Democrats say Biden’s ‘hands partly tied’ on Ukraine assistance by budget gridlock
By Natasha Bertrand, CNN
Democratic lawmakers say President Joe Biden’s “hands are partly tied” when it comes to sending new military equipment to Ukraine to fend off a potential Russian invasion because Congress has still not passed a budget for 2022 that would unlock “vital additional assistance” to the country.
In a letter to Senate Minority Leader Mitch McConnell and Senate Appropriations Vice Chairman Sen. Richard Shelby on Monday, Democratic House Reps. Tom Malinowski, Steve Cohen, Gerald Connolly and Marcy Kaptur urged Republicans to come to the table to hash out the 2022 appropriations bill “in part because doing so is necessary to unlock vital additional assistance to Ukraine at a moment when Russian forces are massing on its borders threatening an invasion.”
State Department officials expressed similar concerns in a briefing to the House Foreign Affairs Committee last week, and members came away concerned by the possibility that Ukraine could be left increasingly vulnerable if a new spending bill isn’t passed soon, Rep. Malinowski told CNN.
“As you know, the administration is maximizing its ability to deliver essential military hardware to the Ukrainians in the face of Putin’s brinksmanship,” the lawmakers wrote in the letter. “But the administration could begin to do much more with the increased assistance designated in FY22 appropriations for Ukraine.”
“As long as we continue to operate on a continuing resolution, the President’s hands are partly tied,” they added, “limited to providing equipment already in stock or in the pipeline, and unable to use the millions of additional dollars that Congress has designated to support Ukraine’s self-defense.”
The administration last week transferred the “final elements” of a $60 million security assistance package to Ukraine that Biden approved earlier this year, Pentagon spokesman John Kirby said during a press briefing last Wednesday. The assistance included “small arms and ammunition” that were set to arrive in the country late last week. The National Defense Authorization Act, passed last week, authorized roughly $300 million for additional security assistance to Ukraine but those funds still need to be appropriated.

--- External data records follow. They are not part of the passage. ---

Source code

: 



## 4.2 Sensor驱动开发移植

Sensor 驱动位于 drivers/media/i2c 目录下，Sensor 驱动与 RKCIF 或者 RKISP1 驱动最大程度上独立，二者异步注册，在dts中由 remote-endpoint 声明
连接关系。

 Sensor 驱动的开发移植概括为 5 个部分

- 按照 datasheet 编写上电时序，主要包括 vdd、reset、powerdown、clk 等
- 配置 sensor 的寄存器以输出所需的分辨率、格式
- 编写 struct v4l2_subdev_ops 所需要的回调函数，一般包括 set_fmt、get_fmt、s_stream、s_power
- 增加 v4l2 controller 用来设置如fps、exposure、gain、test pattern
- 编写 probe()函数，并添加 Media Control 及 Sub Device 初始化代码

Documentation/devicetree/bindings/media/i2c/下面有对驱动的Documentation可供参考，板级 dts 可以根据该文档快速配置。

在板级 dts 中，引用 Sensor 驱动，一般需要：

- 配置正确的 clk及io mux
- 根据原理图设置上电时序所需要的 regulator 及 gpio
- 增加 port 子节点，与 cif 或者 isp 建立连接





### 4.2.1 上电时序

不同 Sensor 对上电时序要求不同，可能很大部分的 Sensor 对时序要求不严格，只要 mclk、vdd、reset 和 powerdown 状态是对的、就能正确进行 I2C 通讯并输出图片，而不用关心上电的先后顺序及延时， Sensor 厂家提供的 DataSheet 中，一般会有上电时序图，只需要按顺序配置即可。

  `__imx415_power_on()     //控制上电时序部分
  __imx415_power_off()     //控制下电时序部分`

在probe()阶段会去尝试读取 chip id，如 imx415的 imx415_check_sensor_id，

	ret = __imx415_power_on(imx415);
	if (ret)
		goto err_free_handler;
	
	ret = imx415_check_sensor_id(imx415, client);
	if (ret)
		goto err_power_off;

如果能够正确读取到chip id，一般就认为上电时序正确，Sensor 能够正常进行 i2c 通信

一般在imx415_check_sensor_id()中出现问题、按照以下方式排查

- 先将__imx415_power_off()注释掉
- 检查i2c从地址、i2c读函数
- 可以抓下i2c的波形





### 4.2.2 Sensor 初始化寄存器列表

The lawmakers wrote that the FY22 appropriations package would complement already flowing emergency aid, and allow the administration to send “more anti-tank weapons for Ukrainian soldiers facing down Russian tanks, more grenade launchers to take on Russian attack helicopters, more night vision systems to deal with Putin’s little green men, as well as enhanced air defense and anti-ship systems.”
US, European and Ukrainian officials have been sounding the alarm for weeks over a major Russian troop buildup near the Ukrainian border that Secretary of State Antony Blinken warned could be a “rehash” of Russia’s invasion of Ukraine in 2014.
In a virtual meeting with Russian President Vladimir Putin last week, Biden warned of severe consequences should Russia move to attack Ukraine again.
“I made it absolutely clear to President Putin … that if he moves on Ukraine, the economic consequences for his economy are going to be devastating, devastating,” Biden told reporters on Friday.